Spend a bit of time sharing a boat with a registered Maine guide, and you’re apt to learn all kinds of things about life, nature and other assorted topics. And the more familiar you become with that guide — after a few years of visiting the same lodge, for instance — the more likely it is that conversations will roam to subjects you never expected.
With lodge life as the backdrop and his Grand Laker canoe taking center stage, guide Dale Wheaton’s latest book, “Behind the Cast,” illuminates a life spent hauling “sports” around the Down East lakes Wheaton calls home.
Some of the tales are hilarious, some are touching, and and anglers will likely glean enough pro tips between the vignettes to help them become better anglers.
That’s not really the point, though. “Behind the Cast” isn’t a how-to or where-to book. Instead, it’s a collection of short essays that Wheaton has accumulated over a long career as a Maine guide.
Wheaton is the son of legendary Maine guide Woodie Wheaton. He and his wife, Jana, owned Wheaton’s Lodge in Forest City for 34 years, and he still guides today. But he’s not a one-trick pony: He was educated at the University of Maine and the University of Nottingham in England, and taught economics at UMaine for 27 years.
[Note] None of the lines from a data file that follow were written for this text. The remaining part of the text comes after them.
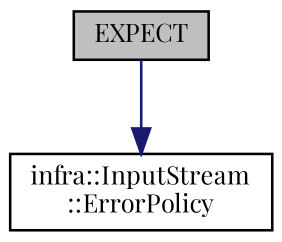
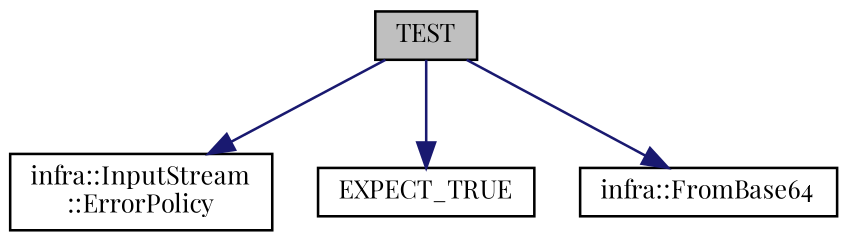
  digraph {
    fontname="Playfair Display"
    rankdir=TB
    node [color=black fillcolor=white fontname="Playfair Display" fontsize=10 shape=record style=filled]
    edge [color=midnightblue fontname="Playfair Display" fontsize=10 labelfontname=Helvetica labelfontsize=10 style=solid]
-   n1 [fillcolor=grey75 fontcolor=black height=0.2 label=EXPECT width=0.4]
+   n1 [fillcolor=grey75 fontcolor=black height=0.2 label=TEST width=0.4]
    n2 [height=0.2 label="infra::InputStream\l::ErrorPolicy" width=0.4]
+   n3 [height=0.2 label=EXPECT_TRUE width=0.4]
+   n4 [height=0.2 label="infra::FromBase64" width=0.4]
    n1 -> n2
+   n1 -> n3
+   n1 -> n4
  }
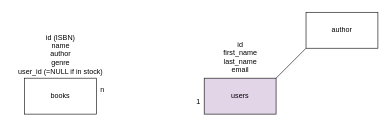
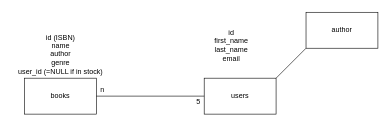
  <mxCell id="0" />
  <mxCell id="1" parent="0" />
  <mxCell id="2" value="books" style="rounded=0;whiteSpace=wrap;html=1;" vertex="1" parent="1"><mxGeometry x="40" y="130" width="120" height="60" as="geometry" /></mxCell>
- <mxCell id="3" value="users" style="rounded=0;whiteSpace=wrap;html=1;fillColor=#e1d5e7;" vertex="1" parent="1"><mxGeometry x="340" y="130" width="120" height="60" as="geometry" /></mxCell>
+ <mxCell id="3" value="users" style="rounded=0;whiteSpace=wrap;html=1;" vertex="1" parent="1"><mxGeometry x="340" y="130" width="120" height="60" as="geometry" /></mxCell>
  <mxCell id="4" value="id (ISBN)&lt;br&gt;name&lt;br&gt;author&lt;br&gt;genre&lt;br&gt;user_id (=NULL if in stock)" style="text;html=1;align=center;verticalAlign=middle;resizable=0;points=[];autosize=1;strokeColor=none;fillColor=none;" vertex="1" parent="1"><mxGeometry x="20" y="45" width="160" height="90" as="geometry" /></mxCell>
+ <mxCell id="5" value="" style="endArrow=none;html=1;rounded=0;exitX=1;exitY=0.5;exitDx=0;exitDy=0;entryX=0;entryY=0.5;entryDx=0;entryDy=0;" edge="1" parent="1" source="2" target="3"><mxGeometry width="50" height="50" relative="1" as="geometry"><mxPoint x="200" y="210" as="sourcePoint" /><mxPoint x="250" y="160" as="targetPoint" /></mxGeometry></mxCell>
  <mxCell id="6" value="n" style="text;html=1;align=center;verticalAlign=middle;resizable=0;points=[];autosize=1;strokeColor=none;fillColor=none;" vertex="1" parent="1"><mxGeometry x="155" y="135" width="30" height="30" as="geometry" /></mxCell>
- <mxCell id="7" value="1" style="text;html=1;align=center;verticalAlign=middle;resizable=0;points=[];autosize=1;strokeColor=none;fillColor=none;" vertex="1" parent="1"><mxGeometry x="315" y="155" width="30" height="30" as="geometry" /></mxCell>
- <mxCell id="8" value="id&lt;br&gt;first_name&lt;br&gt;last_name&lt;br&gt;email" style="text;html=1;align=center;verticalAlign=middle;resizable=0;points=[];autosize=1;strokeColor=none;fillColor=none;" vertex="1" parent="1"><mxGeometry x="360" y="60" width="80" height="70" as="geometry" /></mxCell>
+ <mxCell id="7" value="5" style="text;html=1;align=center;verticalAlign=middle;resizable=0;points=[];autosize=1;strokeColor=none;fillColor=none;" vertex="1" parent="1"><mxGeometry x="315" y="155" width="30" height="30" as="geometry" /></mxCell>
+ <mxCell id="8" value="id&lt;br&gt;first_name&lt;br&gt;last_name&lt;br&gt;email" style="text;html=1;align=center;verticalAlign=middle;resizable=0;points=[];autosize=1;strokeColor=none;fillColor=none;" vertex="1" parent="1"><mxGeometry x="345" y="40" width="80" height="70" as="geometry" /></mxCell>
  <mxCell id="9" value="" style="endArrow=none;html=1;rounded=0;entryX=1;entryY=0;entryDx=0;entryDy=0;" edge="1" parent="1" target="3"><mxGeometry width="50" height="50" relative="1" as="geometry"><mxPoint x="510" y="80" as="sourcePoint" /><mxPoint x="250" y="130" as="targetPoint" /></mxGeometry></mxCell>
  <mxCell id="10" value="author" style="rounded=0;whiteSpace=wrap;html=1;" vertex="1" parent="1"><mxGeometry x="510" y="20" width="120" height="60" as="geometry" /></mxCell>
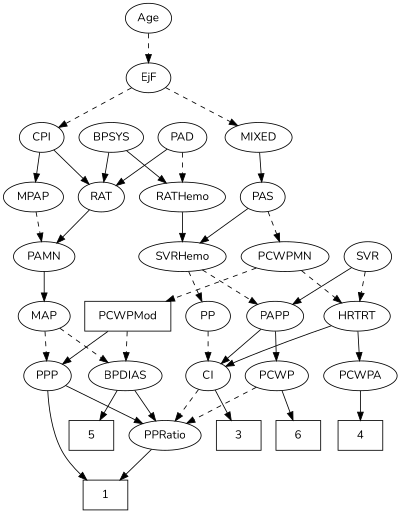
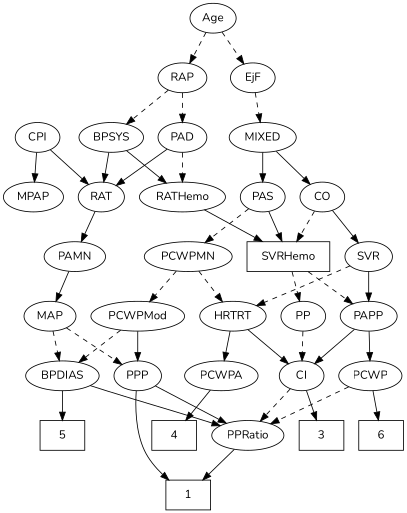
  strict digraph {
    fontname=Nunito
    node [fontname=Nunito]
    edge [fontname=Nunito style=solid]
    1 [height=0.5 shape=box width=0.75]
    n2 [height=0.5 label=6 shape=box width=0.75]
    3 [height=0.5 shape=box width=0.75]
    4 [height=0.5 shape=box width=0.75]
    5 [height=0.5 shape=box width=0.75]
    Age [height=0.5 width=0.75]
    EjF [height=0.5 width=0.75]
+   RAP [height=0.5 width=0.77632]
    MIXED [height=0.5 width=1.1193]
    CPI [height=0.5 width=0.75]
    BPSYS [height=0.5 width=1.0471]
    PAD [height=0.5 width=0.79437]
+   CO [height=0.5 width=0.75]
    PAS [height=0.5 width=0.75]
    MPAP [height=0.5 width=0.97491]
    RAT [height=0.5 width=0.75827]
    RATHemo [height=0.5 width=1.3721]
    SVR [height=0.5 width=0.77632]
-   SVRHemo [height=0.5 width=1.3902]
+   SVRHemo [height=0.5 width=1.3902 shape=box]
    PCWPMN [height=0.5 width=1.3902]
    PAMN [height=0.5 width=1.011]
    PAPP [height=0.5 width=0.88464]
    HRTRT [height=0.5 width=1.1013]
    PP [height=0.5 width=0.75]
-   PCWPMod [height=0.5 width=1.4443 shape=box]
+   PCWPMod [height=0.5 width=1.4443]
    MAP [height=0.5 width=0.84854]
    BPDIAS [height=0.5 width=1.1735]
    PPP [height=0.5 width=0.75]
    CI [height=0.5 width=0.75]
    PCWP [height=0.5 width=0.97491]
    PCWPA [height=0.5 width=1.1555]
    PPRatio [height=0.5 width=1.1013]
    Age -> EjF [style=dashed]
+   Age -> RAP [style=dashed]
    EjF -> MIXED [style=dashed]
-   EjF -> CPI [style=dashed]
+   RAP -> BPSYS [style=dashed]
+   RAP -> PAD [style=dashed]
+   MIXED -> CO
    MIXED -> PAS
    CPI -> MPAP
    CPI -> RAT
    BPSYS -> RAT
    BPSYS -> RATHemo
    PAD -> RAT
    PAD -> RATHemo [style=dashed]
+   CO -> SVR
+   CO -> SVRHemo [style=dashed]
    PAS -> SVRHemo
    PAS -> PCWPMN [style=dashed]
-   MPAP -> PAMN [style=dashed]
    RAT -> PAMN
    RATHemo -> SVRHemo
    SVR -> PAPP
    SVR -> HRTRT [style=dashed]
    SVRHemo -> PAPP [style=dashed]
    SVRHemo -> PP [style=dashed]
    PCWPMN -> HRTRT [style=dashed]
    PCWPMN -> PCWPMod [style=dashed]
    PAMN -> MAP
    PAPP -> CI
    PAPP -> PCWP
    HRTRT -> CI
    HRTRT -> PCWPA
    PP -> CI [style=dashed]
    PCWPMod -> BPDIAS [style=dashed]
    PCWPMod -> PPP
    MAP -> BPDIAS [style=dashed]
    MAP -> PPP [style=dashed]
    BPDIAS -> 5
    BPDIAS -> PPRatio
    PPP -> 1
    PPP -> PPRatio
    CI -> 3
    CI -> PPRatio [style=dashed]
    PCWP -> n2
    PCWP -> PPRatio [style=dashed]
    PCWPA -> 4
    PPRatio -> 1
  }
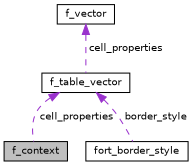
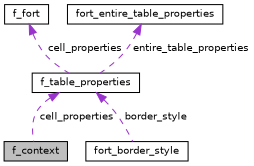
  digraph {
    node [color=black fillcolor=white fontname=Helvetica fontsize=10 shape=record style=filled]
    edge [color=darkorchid3 dir=back fontname=Helvetica fontsize=10 labelfontname=Helvetica labelfontsize=10 style=dashed]
    n1 [fillcolor=grey75 fontcolor=black height=0.2 label=f_context width=0.4]
-   n2 [height=0.2 label=f_table_vector width=0.4]
+   n2 [height=0.2 label=f_table_properties width=0.4]
    n3 [height=0.2 label=fort_border_style width=0.4]
-   n4 [height=0.2 label=f_vector width=0.4]
+   n4 [height=0.2 label=f_fort width=0.4]
+   n5 [height=0.2 label=fort_entire_table_properties width=0.4]
    n2 -> n1 [label=" cell_properties"]
    n2 -> n3 [label=" border_style"]
    n4 -> n2 [label=" cell_properties"]
+   n5 -> n2 [label=" entire_table_properties"]
  }
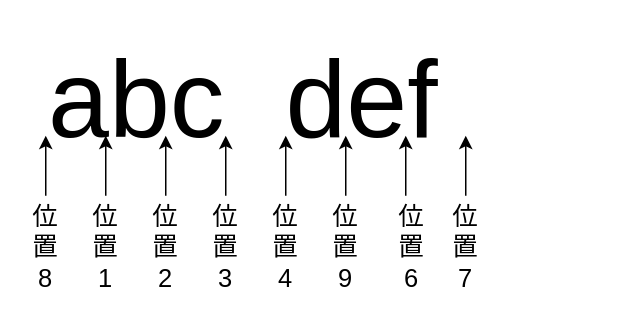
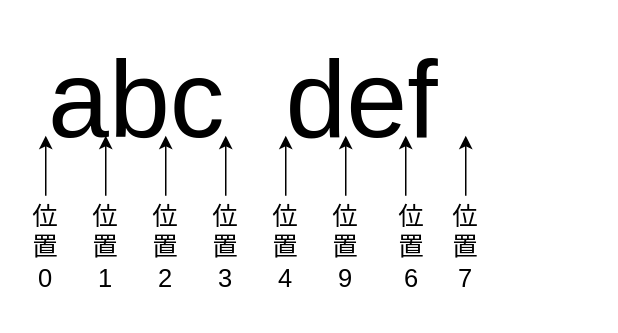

Many of the stories included were originally published in the Wheaton’s Lodge annual newsletter, “The Backlash.” Wheaton published another book of guide tales — “Observations from the Stern” — in 1995.
Wheaton also knows his way around the keyboard, and his writing chops are solid. One advantage he takes full advantage of: By spending thousands of days in a canoe with all kinds of folks, he’s got a wealth of interesting tales to share.
And share he does.
From laments about the world’s dumbest bird dog (which, you might learn, wasn’t so dumb after all), to self-deprecating tales about mistakes he wishes he hadn’t made, Wheaton takes the reader into his canoe, settles ’em in, and heads out on a series of adventures that aren’t easily forgotten.
His down-home Maine approach to the stories is comfortable, and informative. For instance, in an essay titled “To Patch a Hole,” he offers a funny and succinct explanation of the various levels of dumbness that exist. Many of us will read that explanation and nod, knowingly. That’s me!
“There are many kinds of dumb,” Wheaton writes. “They range from let’s eat those pretty mushrooms dumb to poke the skunk dumb to whoops — where is the boat plug dumb.”
At its best, “Behind the Cast” is hilarious and enlightening. Wheaton dwells on the toilet habits of sports a bit too often for comfort, but consider: It’s not a simple thing to take care of nature’s calling when you’re in a small boat in the middle of a big lake. And most often, the peeing-into-the-bailing-bucket episodes aren’t gratuitous … they’re an integral part of the tale he’s sharing.
And at unexpected times, the essays he shares are poignant, as they’re written about longtime clients who are no longer with us. One particularly touching piece, “Rings,” features a client who is still grieving his wife when he arrives at Wheaton’s, and promptly loses his wife’s ring, which he always keeps near. That story, as a guide might say, is a “keeper.”
“Behind the Cast” is available at The Briar Patch, Gerald Winters and Son, and Eddie’s Flies and Tackle in Bangor, and at Annika Rod & Fly in Brewer.